How to gauge the popularity of an alternative band has changed vastly from 10 years ago. In order to find the next big thing, one could easily check the charts for a fairly accurate look at who’s making waves in the scene. Nowadays however, you’re better off checking Reddit or social media communities. I mean, there is an alternative chart, but they merely scratch the surface. Sure, Imagine Dragons and Twenty One Pilots are big bands, but their massive appeal skews the charts in their favor. Hell, Journey’s hit ‘Don’t Stop Believin’ is No.9 on the rock streams chart… 36 years after it released.
Turnover aren’t going to dominate charts anytime soon, but that doesn’t mean their popularity is any less authentic. In fact, 2015’s ‘Peripheral Vision’ catapulted the Virginia Beach group to scene stardom. Their music, once your run-of-the-mill pop punk, morphed into gentle, atmospheric dream pop. Pop punk and emo subreddits flooded with questions such as “songs like ‘Hello Euphoria?’ and ‘bands like Turnover?’ For an act in a scene like modern-day alternative, that might as well be the equivalent of topping the charts.
‘Good Nature,’ the band’s first project post-prestige, takes what ‘Peripheral Vision’ toyed with and runs with it. It’s kind of like that Cam Newton gif, where he acknowledges that something has happened whilst nodding, then goes forth to do something about it. Turnover seemed to have found their niche within the scene, almost as if they’re saying “by George, I think we’ve got it.”
With that being said, the band has definitely listened to fans clamoring for more of their dream pop sound. ‘Good Nature’ is even more hazy than the last LP, opting for more slower-ebbing song structures than the tracks that littered ‘Peripheral Vision.’ At times the group pulls it off, with songs like ‘Butterfly Dream’ and lead single ‘Super Natural’ providing the optimal soundtrack to a smoke-filled dorm room or a relaxing day at the beach.
However, the biggest difference between ‘Peripheral Vision’ and ‘Good Nature’ happens to be the latter’s weakness.
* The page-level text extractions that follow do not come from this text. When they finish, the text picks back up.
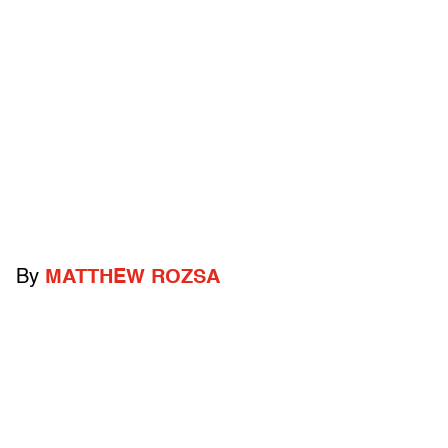
By
MATTHEW ROZSA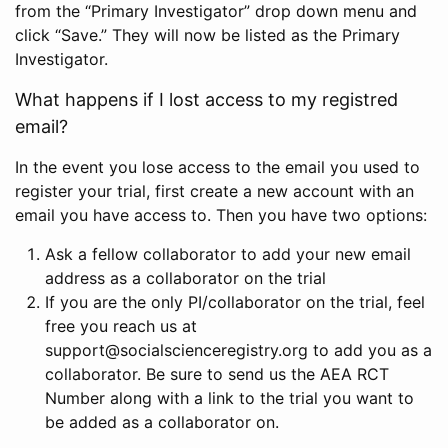
from the “Primary Investigator” drop down menu and
click “Save.” They will now be listed as the Primary
Investigator.
What happens if I lost access to my registred
email?
In the event you lose access to the email you used to
register your trial, first create a new account with an
email you have access to. Then you have two options:
Ask a fellow collaborator to add your new email
address as a collaborator on the trial
If you are the only PI/collaborator on the trial, feel
free you reach us at
support@socialscienceregistry.org to add you as a
collaborator. Be sure to send us the AEA RCT
Number along with a link to the trial you want to
be added as a collaborator on.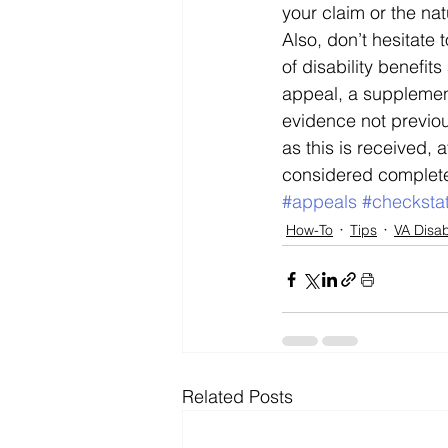
your claim or the nat
Also, don’t hesitate 
of disability benefit
appeal, a supplement
evidence not previous
as this is received, a
considered complet
#appeals
#checksta
How-To
Tips
VA Disab
Related Posts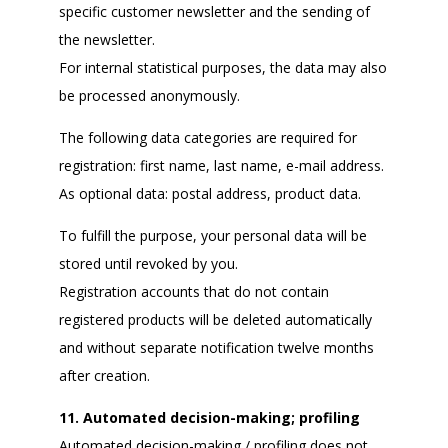
specific customer newsletter and the sending of
the newsletter.
For internal statistical purposes, the data may also
be processed anonymously.
The following data categories are required for
registration: first name, last name, e-mail address.
As optional data: postal address, product data.
To fulfill the purpose, your personal data will be
stored until revoked by you.
Registration accounts that do not contain
registered products will be deleted automatically
and without separate notification twelve months
after creation.
11. Automated decision-making; profiling
Automated decision-making / profiling does not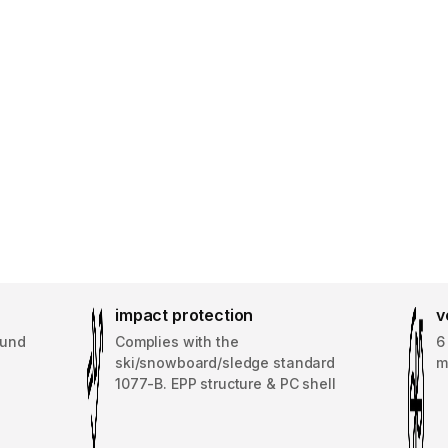
impact protection
v
ound
Complies with the
6
ski/snowboard/sledge standard
m
1077-B. EPP structure & PC shell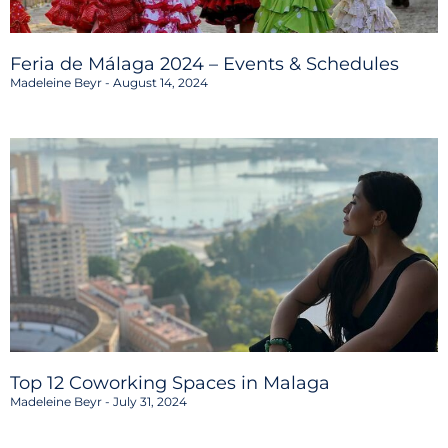
Feria de Málaga 2024 – Events & Schedules
Madeleine Beyr
August 14, 2024
Top 12 Coworking Spaces in Malaga
Madeleine Beyr
July 31, 2024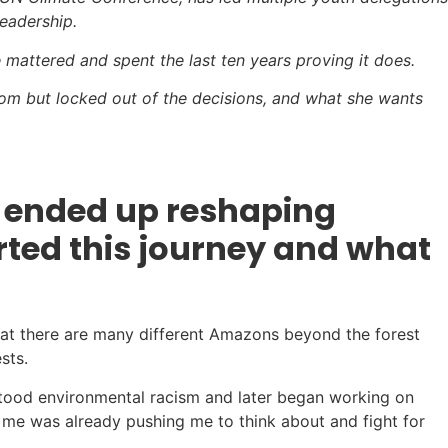
eadership.
mattered and spent the last ten years proving it does.
 room but locked out of the decisions, and what she wants
d ended up reshaping
arted this journey and what
hat there are many different Amazons beyond the forest
sts.
erstood environmental racism and later began working on
e me was already pushing me to think about and fight for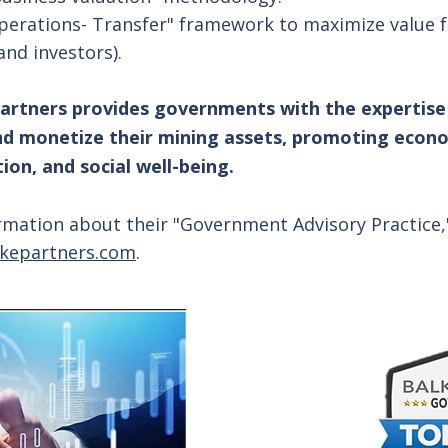
perations- Transfer" framework to maximize value fo
and investors).
artners provides governments with the expertise
nd monetize their mining assets, promoting econ
on, and social well-being.
rmation about their "Government Advisory Practice,
kepartners.com
.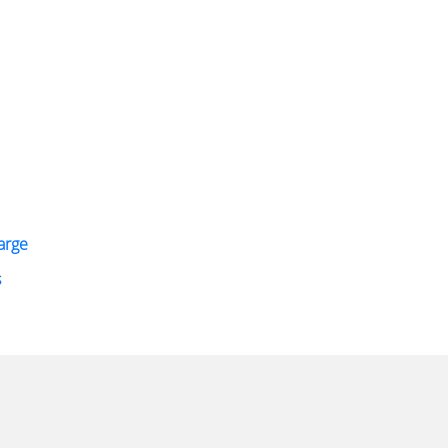
arge
s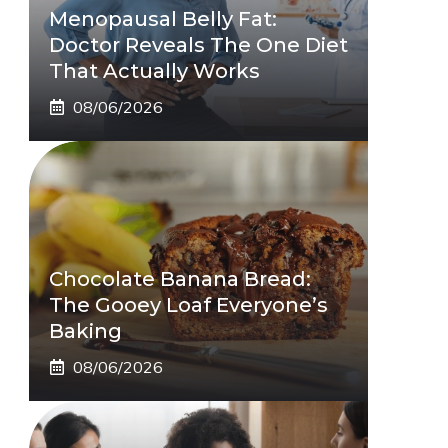
Menopausal Belly Fat:
Doctor Reveals The One Diet
That Actually Works
08/06/2026
Chocolate Banana Bread:
The Gooey Loaf Everyone’s
Baking
08/06/2026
The pitch of the guitars have increased in sound and volume, and while it’s at times charming, it can be taxing, especially as the album progresses. The band is obviously trying to create a vibe, but that vibe can wear out its welcome to the point of exhaustion, like when you’re sweating from the acid that the band probably used as part of the creative process.
Turnover’s sense of rhythm – perhaps their greatest strength – however is still intact. Austin Getz’s vocals float comfortably across the soothing compositions, and his bandmates perform equally as strong. The record’s drumming though gets pretty repetitive, almost to the point where songs sound the same. This unfortunately adds to the taxing problem it already suffers, but the songs are good enough to where you probably won’t mind it.
The rise of emogaze has given fans a new taste of what angst and girl problems can sound like. Turnover is among the best, and that continues with ‘Good Nature.’ Even if it’s probably not as good as the album that rose them to prominence, it’s still a solid effort. You can still put it on when you’re driving across the country or stuck in your room wishing you were anywhere but there. Most importantly though, you can still smoke weed to it.
Good Nature is available now via Run For Cover Records.